African-American Women in Alabama Give Tips on What Will Get Them Moving

    • August 1, 2003

From January 2000 through June 2002, researchers at the University of Alabama at Birmingham studied the factors that promote physical activity among rural African-American women in Wilcox County, Ala.

Findings were added to a separate, six-site study funded by the federal Centers for Disease Control and Prevention (CDC) that explored the barriers and enablers of physical activity among urban African-Americans, rural Hispanics, urban Native American women and rural white women.
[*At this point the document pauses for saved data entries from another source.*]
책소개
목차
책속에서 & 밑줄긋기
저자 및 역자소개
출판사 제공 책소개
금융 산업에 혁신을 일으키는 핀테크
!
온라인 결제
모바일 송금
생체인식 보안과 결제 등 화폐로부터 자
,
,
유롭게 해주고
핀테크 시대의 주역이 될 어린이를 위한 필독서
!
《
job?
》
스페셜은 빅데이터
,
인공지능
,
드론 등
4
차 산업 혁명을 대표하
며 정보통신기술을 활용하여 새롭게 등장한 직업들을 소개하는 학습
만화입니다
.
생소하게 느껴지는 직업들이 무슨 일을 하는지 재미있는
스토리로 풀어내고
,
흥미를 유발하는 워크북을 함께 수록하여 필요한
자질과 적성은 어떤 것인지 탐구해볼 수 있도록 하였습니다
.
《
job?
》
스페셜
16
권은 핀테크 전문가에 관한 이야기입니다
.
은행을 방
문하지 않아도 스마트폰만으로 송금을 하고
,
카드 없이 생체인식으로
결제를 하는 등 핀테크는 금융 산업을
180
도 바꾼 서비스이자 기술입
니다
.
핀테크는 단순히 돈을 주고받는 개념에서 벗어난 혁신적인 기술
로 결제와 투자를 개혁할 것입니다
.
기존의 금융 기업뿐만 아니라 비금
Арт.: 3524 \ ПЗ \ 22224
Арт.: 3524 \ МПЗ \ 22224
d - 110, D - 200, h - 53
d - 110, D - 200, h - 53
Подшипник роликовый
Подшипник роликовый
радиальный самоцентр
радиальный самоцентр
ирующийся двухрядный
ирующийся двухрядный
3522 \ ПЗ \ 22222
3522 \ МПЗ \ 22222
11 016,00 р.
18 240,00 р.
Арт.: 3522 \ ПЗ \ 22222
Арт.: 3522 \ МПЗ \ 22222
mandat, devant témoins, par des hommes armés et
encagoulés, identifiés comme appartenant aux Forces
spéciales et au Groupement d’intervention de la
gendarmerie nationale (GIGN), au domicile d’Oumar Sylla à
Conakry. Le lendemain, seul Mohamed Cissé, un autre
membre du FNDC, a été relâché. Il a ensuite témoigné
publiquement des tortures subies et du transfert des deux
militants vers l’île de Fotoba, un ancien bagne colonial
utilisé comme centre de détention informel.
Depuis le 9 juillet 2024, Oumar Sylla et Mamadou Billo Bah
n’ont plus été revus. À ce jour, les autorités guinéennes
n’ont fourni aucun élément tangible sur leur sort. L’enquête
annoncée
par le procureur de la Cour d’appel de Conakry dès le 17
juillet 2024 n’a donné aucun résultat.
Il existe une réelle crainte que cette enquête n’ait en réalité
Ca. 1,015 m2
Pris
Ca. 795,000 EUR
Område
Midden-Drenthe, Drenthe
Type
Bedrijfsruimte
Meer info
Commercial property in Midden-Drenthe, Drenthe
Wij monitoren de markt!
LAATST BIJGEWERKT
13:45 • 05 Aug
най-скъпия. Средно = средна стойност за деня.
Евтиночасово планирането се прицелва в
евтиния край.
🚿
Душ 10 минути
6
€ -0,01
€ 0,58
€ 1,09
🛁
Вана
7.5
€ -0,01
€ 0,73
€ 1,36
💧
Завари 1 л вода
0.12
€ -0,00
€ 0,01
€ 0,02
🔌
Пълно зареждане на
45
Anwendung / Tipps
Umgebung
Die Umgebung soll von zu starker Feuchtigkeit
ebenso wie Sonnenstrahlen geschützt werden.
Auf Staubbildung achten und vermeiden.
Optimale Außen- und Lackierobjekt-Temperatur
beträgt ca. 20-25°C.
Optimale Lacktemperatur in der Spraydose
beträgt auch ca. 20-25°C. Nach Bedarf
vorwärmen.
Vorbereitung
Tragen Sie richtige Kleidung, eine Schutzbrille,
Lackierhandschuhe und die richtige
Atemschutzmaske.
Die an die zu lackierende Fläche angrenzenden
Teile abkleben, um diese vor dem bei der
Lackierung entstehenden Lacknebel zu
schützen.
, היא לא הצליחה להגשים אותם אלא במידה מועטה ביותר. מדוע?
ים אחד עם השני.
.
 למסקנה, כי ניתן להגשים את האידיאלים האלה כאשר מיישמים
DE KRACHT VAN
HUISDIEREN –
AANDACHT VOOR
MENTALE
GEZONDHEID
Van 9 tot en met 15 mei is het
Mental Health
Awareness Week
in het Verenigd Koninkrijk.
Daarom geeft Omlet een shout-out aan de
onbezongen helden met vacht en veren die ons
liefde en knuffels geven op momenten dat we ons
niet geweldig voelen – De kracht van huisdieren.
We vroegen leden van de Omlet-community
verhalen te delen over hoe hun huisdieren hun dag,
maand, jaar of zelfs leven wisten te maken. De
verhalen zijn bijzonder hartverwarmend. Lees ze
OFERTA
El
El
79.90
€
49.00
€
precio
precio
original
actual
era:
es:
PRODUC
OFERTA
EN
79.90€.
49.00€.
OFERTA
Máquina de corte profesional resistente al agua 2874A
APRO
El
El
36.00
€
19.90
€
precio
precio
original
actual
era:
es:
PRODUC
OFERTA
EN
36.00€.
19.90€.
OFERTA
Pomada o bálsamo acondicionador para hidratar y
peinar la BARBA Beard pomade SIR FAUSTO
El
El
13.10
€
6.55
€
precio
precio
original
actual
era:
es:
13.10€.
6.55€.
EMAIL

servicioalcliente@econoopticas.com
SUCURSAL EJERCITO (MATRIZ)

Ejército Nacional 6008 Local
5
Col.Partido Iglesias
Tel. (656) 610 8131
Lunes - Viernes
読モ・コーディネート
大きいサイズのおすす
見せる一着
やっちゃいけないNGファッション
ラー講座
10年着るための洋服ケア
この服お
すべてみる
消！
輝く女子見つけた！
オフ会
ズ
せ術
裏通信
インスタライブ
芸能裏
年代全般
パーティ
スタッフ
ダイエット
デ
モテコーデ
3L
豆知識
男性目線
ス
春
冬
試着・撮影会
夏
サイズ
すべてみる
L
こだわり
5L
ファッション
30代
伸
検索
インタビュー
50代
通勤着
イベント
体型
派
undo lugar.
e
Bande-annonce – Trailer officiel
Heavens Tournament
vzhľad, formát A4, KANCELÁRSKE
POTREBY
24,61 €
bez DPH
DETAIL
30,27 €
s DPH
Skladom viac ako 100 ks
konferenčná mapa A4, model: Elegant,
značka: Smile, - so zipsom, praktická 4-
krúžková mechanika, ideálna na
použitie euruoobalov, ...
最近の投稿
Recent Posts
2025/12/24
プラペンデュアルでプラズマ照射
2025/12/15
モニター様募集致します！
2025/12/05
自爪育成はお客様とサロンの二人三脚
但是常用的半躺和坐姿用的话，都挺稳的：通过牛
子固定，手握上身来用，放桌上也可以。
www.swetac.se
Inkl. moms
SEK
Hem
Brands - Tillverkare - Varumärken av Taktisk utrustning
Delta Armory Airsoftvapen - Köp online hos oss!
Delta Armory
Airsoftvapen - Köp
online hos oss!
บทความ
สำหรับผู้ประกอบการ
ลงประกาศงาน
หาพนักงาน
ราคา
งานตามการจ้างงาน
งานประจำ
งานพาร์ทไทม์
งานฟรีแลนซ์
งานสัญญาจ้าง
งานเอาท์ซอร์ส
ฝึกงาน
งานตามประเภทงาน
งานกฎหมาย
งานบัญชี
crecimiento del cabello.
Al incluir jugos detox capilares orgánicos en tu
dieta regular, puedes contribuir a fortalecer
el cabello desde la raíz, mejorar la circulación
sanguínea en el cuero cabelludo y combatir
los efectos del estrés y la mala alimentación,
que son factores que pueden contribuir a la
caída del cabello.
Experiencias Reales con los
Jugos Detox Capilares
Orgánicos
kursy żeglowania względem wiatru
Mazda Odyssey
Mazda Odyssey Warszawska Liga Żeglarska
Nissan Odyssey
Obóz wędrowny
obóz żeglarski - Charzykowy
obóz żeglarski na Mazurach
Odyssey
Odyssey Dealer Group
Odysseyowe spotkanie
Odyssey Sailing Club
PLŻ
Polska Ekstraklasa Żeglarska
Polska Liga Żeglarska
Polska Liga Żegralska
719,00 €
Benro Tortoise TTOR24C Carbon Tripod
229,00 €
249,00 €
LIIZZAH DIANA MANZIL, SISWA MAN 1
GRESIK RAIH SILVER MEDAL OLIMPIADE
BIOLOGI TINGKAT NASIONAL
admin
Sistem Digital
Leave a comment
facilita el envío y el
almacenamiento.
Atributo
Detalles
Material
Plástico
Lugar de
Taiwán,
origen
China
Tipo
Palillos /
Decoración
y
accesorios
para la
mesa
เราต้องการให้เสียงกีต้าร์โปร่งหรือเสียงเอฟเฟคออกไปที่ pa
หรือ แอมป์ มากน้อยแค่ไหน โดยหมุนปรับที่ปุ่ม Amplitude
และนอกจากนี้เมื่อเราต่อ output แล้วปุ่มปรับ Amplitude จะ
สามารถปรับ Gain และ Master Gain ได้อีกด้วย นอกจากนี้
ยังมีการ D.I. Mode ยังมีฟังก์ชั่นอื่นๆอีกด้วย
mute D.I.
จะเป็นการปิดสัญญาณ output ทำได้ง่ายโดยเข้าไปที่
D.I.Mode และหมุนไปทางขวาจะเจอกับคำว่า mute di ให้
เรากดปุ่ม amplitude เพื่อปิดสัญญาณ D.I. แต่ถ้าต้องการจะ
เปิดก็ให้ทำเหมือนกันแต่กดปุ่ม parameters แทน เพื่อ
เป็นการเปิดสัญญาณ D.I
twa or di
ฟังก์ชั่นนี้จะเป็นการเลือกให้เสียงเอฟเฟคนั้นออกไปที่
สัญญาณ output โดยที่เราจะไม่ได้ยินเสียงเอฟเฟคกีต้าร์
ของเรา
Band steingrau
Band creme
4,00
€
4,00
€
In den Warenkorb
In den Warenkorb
Overall results from the CDC study, called Special Interest Study #5 (SIP-5), will be used to develop and test a model of the determinants of physical activity.

Key Findings

From six focus groups, made up of 61 rural African-American women, ages 20 to 50, in Wilcox County, Ala., the investigators categorized the following barriers to, and enablers of, physical activity:

  • Personal factors, including motivation, perceived health, feelings of being tired and lack of time.
  • Social environmental factors, including support from friends, family issues and childcare.
  • Physical environmental factors, including weather, access to facilities and the availability of sidewalks or other places to walk.
  • Policy factors, including personal safety concerns (such as unleashed dogs and traffic) and inflexible work environments.
  • Some cultural differences related to socioeconomic levels and time demands.


Suggestions for social, environmental, and policy changes that would encourage physical activity in the community, included:

  • Offering classes, work exercise programs and group events.
  • Providing child care and transportation.
  • Creating sidewalks, trails and other dedicated areas for walking.
  • Building community centers, ball fields and golf courses.